Colleen Dong June 6, 2016

Presented at:
SCL Conference 2016


This session desires to look critically at the unity of the Trivium. Rhetoric in the Grammar Stage does not only mean oral presentations. It will challenge this notion and ask the question, how can we give rhetoric a proper seat in each classroom? This session focuses on the Rhetoric of Fiction, laid out by Wayne C. Booth in his book The Rhetoric of Fiction. It takes the principles found in that book, as well as from other scholars in the field of rhetoric, and applies them to K—6 classrooms. This session will discuss the rhetorical lens that can be applied to lessons surrounding fiction and will give intentional questions to ask and discussions to employ in order to prime the pump for future rhetorical analyses. The focus of the seminar will be on the narrator and the impact on a story because of the specific narrator chosen by the author. The instructor will also give two examples of how to employ these principles and tactics in the classroom in order to create a rich environment around reading. It will give an example through a short story and a picture book.

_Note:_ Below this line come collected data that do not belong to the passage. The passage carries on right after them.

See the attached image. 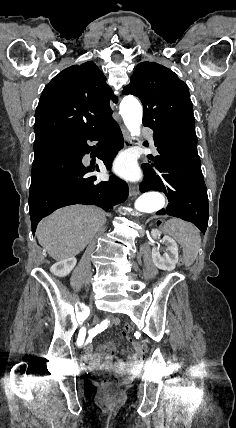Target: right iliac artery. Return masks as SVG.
Listing matches in <instances>:
<instances>
[{
	"instance_id": "obj_1",
	"label": "right iliac artery",
	"mask_w": 236,
	"mask_h": 428,
	"mask_svg": "<svg viewBox=\"0 0 236 428\" xmlns=\"http://www.w3.org/2000/svg\"><path fill=\"white\" fill-rule=\"evenodd\" d=\"M85 336H86V328L82 327L79 331V335L77 339L78 346H81L84 343Z\"/></svg>"
}]
</instances>
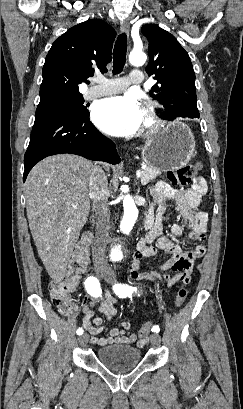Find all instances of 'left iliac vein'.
I'll return each instance as SVG.
<instances>
[{
    "mask_svg": "<svg viewBox=\"0 0 243 409\" xmlns=\"http://www.w3.org/2000/svg\"><path fill=\"white\" fill-rule=\"evenodd\" d=\"M105 280H106V282H107L108 284H110V285H113V284L116 283V278H115V275H113V274H108V275L105 277ZM150 342H151L152 345L158 346V345L160 344V342H161V337H160V335H159L158 333H153V334L150 336Z\"/></svg>",
    "mask_w": 243,
    "mask_h": 409,
    "instance_id": "1",
    "label": "left iliac vein"
}]
</instances>
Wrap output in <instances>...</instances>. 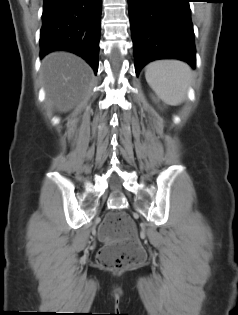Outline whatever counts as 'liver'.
<instances>
[{
  "instance_id": "6515ba94",
  "label": "liver",
  "mask_w": 238,
  "mask_h": 315,
  "mask_svg": "<svg viewBox=\"0 0 238 315\" xmlns=\"http://www.w3.org/2000/svg\"><path fill=\"white\" fill-rule=\"evenodd\" d=\"M41 74L48 102L66 112L85 95L93 72L80 57L53 52L42 60Z\"/></svg>"
}]
</instances>
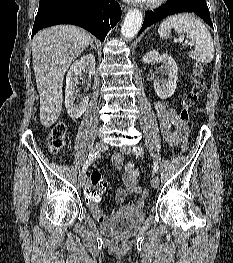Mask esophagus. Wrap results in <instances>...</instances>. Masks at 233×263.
Instances as JSON below:
<instances>
[{
  "instance_id": "1",
  "label": "esophagus",
  "mask_w": 233,
  "mask_h": 263,
  "mask_svg": "<svg viewBox=\"0 0 233 263\" xmlns=\"http://www.w3.org/2000/svg\"><path fill=\"white\" fill-rule=\"evenodd\" d=\"M121 8H122V10H123L124 12H126V11L129 10V7L126 6V5H122Z\"/></svg>"
}]
</instances>
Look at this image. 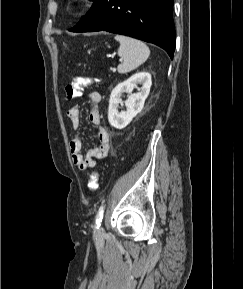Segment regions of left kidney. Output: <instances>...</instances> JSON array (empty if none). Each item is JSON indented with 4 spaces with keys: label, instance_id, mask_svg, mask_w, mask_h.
Returning <instances> with one entry per match:
<instances>
[{
    "label": "left kidney",
    "instance_id": "5707ae66",
    "mask_svg": "<svg viewBox=\"0 0 243 289\" xmlns=\"http://www.w3.org/2000/svg\"><path fill=\"white\" fill-rule=\"evenodd\" d=\"M137 84H142L138 93L132 91ZM152 85L151 75L149 73L140 72L131 76L126 81L119 83L111 92L108 108V121L111 126L117 129L125 128L132 119L142 111L146 98L149 95ZM129 94L128 99L123 102L121 100L122 93ZM125 103L126 111L118 112L119 104Z\"/></svg>",
    "mask_w": 243,
    "mask_h": 289
}]
</instances>
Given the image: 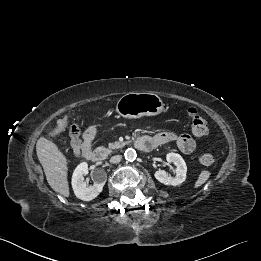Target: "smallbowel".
<instances>
[{
    "mask_svg": "<svg viewBox=\"0 0 261 261\" xmlns=\"http://www.w3.org/2000/svg\"><path fill=\"white\" fill-rule=\"evenodd\" d=\"M96 128L89 127L82 139L73 141L72 148L75 154H82L85 150H91V144L95 137ZM140 139L151 142L155 148L170 142H174L179 151L185 155L191 154L196 149V141L188 134L176 135L172 132H161L157 135H142Z\"/></svg>",
    "mask_w": 261,
    "mask_h": 261,
    "instance_id": "obj_1",
    "label": "small bowel"
}]
</instances>
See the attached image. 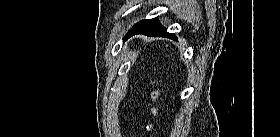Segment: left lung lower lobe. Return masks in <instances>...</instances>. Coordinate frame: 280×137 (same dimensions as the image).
<instances>
[{"label": "left lung lower lobe", "instance_id": "left-lung-lower-lobe-1", "mask_svg": "<svg viewBox=\"0 0 280 137\" xmlns=\"http://www.w3.org/2000/svg\"><path fill=\"white\" fill-rule=\"evenodd\" d=\"M135 34H145L153 37H168L171 39H177L172 33H168L166 28L163 27L157 18L142 20L135 24L131 30L128 31L124 40Z\"/></svg>", "mask_w": 280, "mask_h": 137}]
</instances>
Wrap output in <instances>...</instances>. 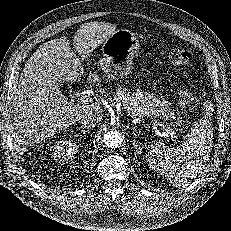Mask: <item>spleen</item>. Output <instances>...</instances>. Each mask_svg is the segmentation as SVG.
Wrapping results in <instances>:
<instances>
[{
    "mask_svg": "<svg viewBox=\"0 0 231 231\" xmlns=\"http://www.w3.org/2000/svg\"><path fill=\"white\" fill-rule=\"evenodd\" d=\"M212 139L211 124L209 120L202 119L195 122L180 145L168 148L159 142L151 144L146 161L173 185H185L200 173L210 155Z\"/></svg>",
    "mask_w": 231,
    "mask_h": 231,
    "instance_id": "obj_1",
    "label": "spleen"
}]
</instances>
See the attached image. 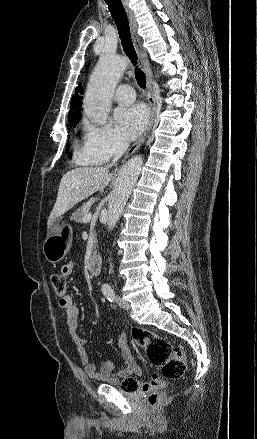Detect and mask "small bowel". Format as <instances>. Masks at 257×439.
Here are the masks:
<instances>
[{"label":"small bowel","mask_w":257,"mask_h":439,"mask_svg":"<svg viewBox=\"0 0 257 439\" xmlns=\"http://www.w3.org/2000/svg\"><path fill=\"white\" fill-rule=\"evenodd\" d=\"M73 271V263L67 262L61 268V275L67 277L71 275ZM58 303L59 306L65 310L67 333L75 344V352L84 367L85 374L89 378L95 381L118 384L122 379L128 378L130 375L140 374V368L132 355L127 338L123 334L119 336L117 343L121 355L120 364L122 368L117 369L116 364L105 362L100 370H97L95 364L87 353L86 340L81 338L78 334L79 307L74 303L73 298L70 295L60 298Z\"/></svg>","instance_id":"obj_1"}]
</instances>
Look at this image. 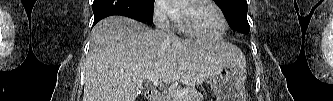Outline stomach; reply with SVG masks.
Wrapping results in <instances>:
<instances>
[{"mask_svg": "<svg viewBox=\"0 0 333 101\" xmlns=\"http://www.w3.org/2000/svg\"><path fill=\"white\" fill-rule=\"evenodd\" d=\"M236 61L222 66L208 83L216 95L217 101H246L244 83L246 79V61L238 49Z\"/></svg>", "mask_w": 333, "mask_h": 101, "instance_id": "1", "label": "stomach"}]
</instances>
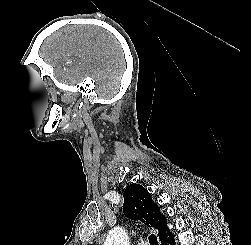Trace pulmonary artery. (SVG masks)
<instances>
[{"instance_id":"1","label":"pulmonary artery","mask_w":251,"mask_h":245,"mask_svg":"<svg viewBox=\"0 0 251 245\" xmlns=\"http://www.w3.org/2000/svg\"><path fill=\"white\" fill-rule=\"evenodd\" d=\"M139 245H146V243L145 242H141V243H139Z\"/></svg>"}]
</instances>
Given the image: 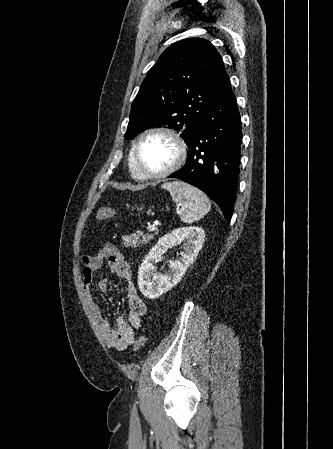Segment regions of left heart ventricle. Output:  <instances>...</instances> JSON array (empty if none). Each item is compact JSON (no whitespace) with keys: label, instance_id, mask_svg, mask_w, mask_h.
<instances>
[{"label":"left heart ventricle","instance_id":"obj_1","mask_svg":"<svg viewBox=\"0 0 333 449\" xmlns=\"http://www.w3.org/2000/svg\"><path fill=\"white\" fill-rule=\"evenodd\" d=\"M139 157L145 172H158L167 168L173 162L175 146L165 136L152 135L142 142Z\"/></svg>","mask_w":333,"mask_h":449}]
</instances>
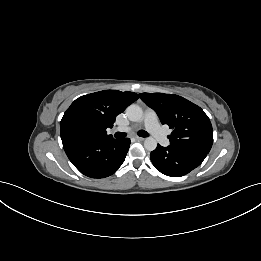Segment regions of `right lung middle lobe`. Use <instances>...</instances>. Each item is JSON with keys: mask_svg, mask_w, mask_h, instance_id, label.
<instances>
[{"mask_svg": "<svg viewBox=\"0 0 261 261\" xmlns=\"http://www.w3.org/2000/svg\"><path fill=\"white\" fill-rule=\"evenodd\" d=\"M92 138L90 126L83 121L68 124L61 133V139H87Z\"/></svg>", "mask_w": 261, "mask_h": 261, "instance_id": "dd1d6c3e", "label": "right lung middle lobe"}]
</instances>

Fiction Reading Rhetoric Trivium


Colleen Dong
Colleen has been with The Cambridge School for the past five years. She graduated from Azusa Pacific University with a degree in English. During her four years at Azusa, she had the opportunity to study abroad at The University of Oxford. While there, she gained a renewed appetite for quality education and desired to work at a school that intentionally educated and formed their students. After graduating, Colleen quickly found a home at The Cambridge School. Colleen is now working on her Master's in Rhetoric and Writing at San Diego State University.